Административной комиссией В.-О. райисполкома оштрафован на 100 руб. за порчу квартиры гр. Г.А. Витте (родственник бывшего царского министра), проживающий по 1-й линии, 24.
В сломанном доме под № 93 по пр. Карла Маркса случайно обнаружены две обрубленные мужских ноги, завернутые в наволочку от перовой подушки. Обстоятельства дела выясняются.
В Летнем саду на одной из дорожек застрелился неизвестный мужчина, труп которого направлен в ближайшую больницу. Производится расследование.
Вечерами, свободными от дел, Васька с Леонидом любили посидеть в ресторанах и трактирах, комиссар Гавриков уезжал куда-то на окраину, где у него была не то семья, не то родственники. Комиссар порой прихватывал с собой что-то из барахла для соседей. Пантелеев с Васькой Пулковским делились добычей в трактирах. Раздавать бедным награбленное было приятно, но утомительно. Была и другая беда — бедные получали что-то, а потом снова уже не просили требовали да ворчали, что мало дали.
Иван, с общего согласия, отправил кое-какие деньги на родину, поддержать родителей и жену. Они ведь, как ни крути, тоже бедные и властью обиженные. Кое-что (это уже из собственной доли!) послал вдовой солдатке. Запала ему Фроська в душу, ох запала!
Николаеву не нравились рестораны и трактиры. Одно дело — перекусить: пообедать, поужинать, совсем другое — сидеть целый вечер, когда вокруг шум и гам. Если захотелось выпить, то лучше сделать это в хорошей компании, без суеты. Ивану полюбилось гулять. Можно просто бродить, оглядывая влажный гранит Невы, зеленоватую воду, бьющуюся о набережные, посматривая на невозмутимость львов — крылатых и бескрылых. Хорошо помолчать рядом с исполинскими каменными кошками, покурить, поглазеть на парней и девчонок, вымазанных красками, с чудными дощечками на подставках — мольбертами, что приходили сюда при любой погоде.
"И как это не надоедает рисовать эту монстру? — порой недоумевал Иван. — Уж и так-то ее срисовали, и этак.

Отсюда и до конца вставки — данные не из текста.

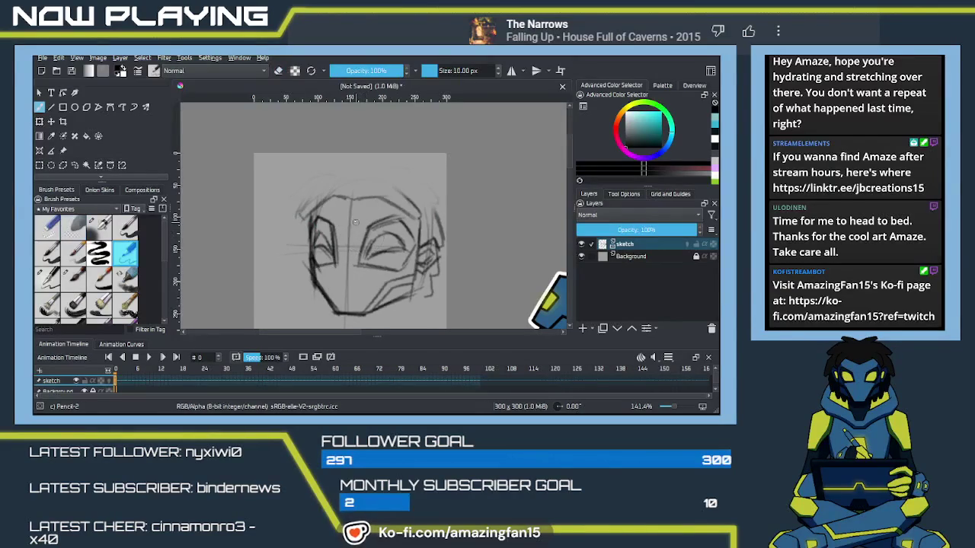
mouse_move(330, 196)
left_mouse_down()
mouse_move(321, 203)
mouse_move(368, 197)
left_mouse_up()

Стену можно оклеить! Куда же еще-тο?" Здесь шла какая-то другая жизнь, непонятная Николаеву. Непонятная, чужая, словно бы тут не голодная Россия, а что-то другое. Парни в старых гимнастерках и протертых до дыр пиджаках, девки в коротких юбках и красных косынках — веселые, жизнерадостные, хотя видно, что недокормленные, вместо того чтобы работать, зарабатывать на хлеб, пачкали холсты и бумагу. Как-то Николаев заметил, что какая-то пигалица рисует не монстра, а его самого — слегка усталого, уже немолодого мужика в солдатской шинели. Хотел прикрикнуть, но, посмотрев на сосредоточенную конопатую мордочку, орудующую огрызком карандаша, решил — пущай рисует. Еще рассмотрел, что ребятишки рисуют на старых обоях да на каких-то истертых картонках. Верно, настоящая бумага не по карману. Вздохнул, пошел в лавку (тут же, на берегу), купил два фунта картона и десяток карандашей. По нынешним временам — царский подарок, но надо было видеть, как обрадовалась конопушка! Вытянулась на цыпочках, чмокнула в щечку. Заверещала и побежала делиться навалившимся богатством с друзьями.
Иван в раздумчивости потер щеку, хмыкнул, вздохнул. Больше он сюда не приходил. Решил, что лучше с Леонидом и Васькой сходит в кабак, наклюкается до поросячьего визга.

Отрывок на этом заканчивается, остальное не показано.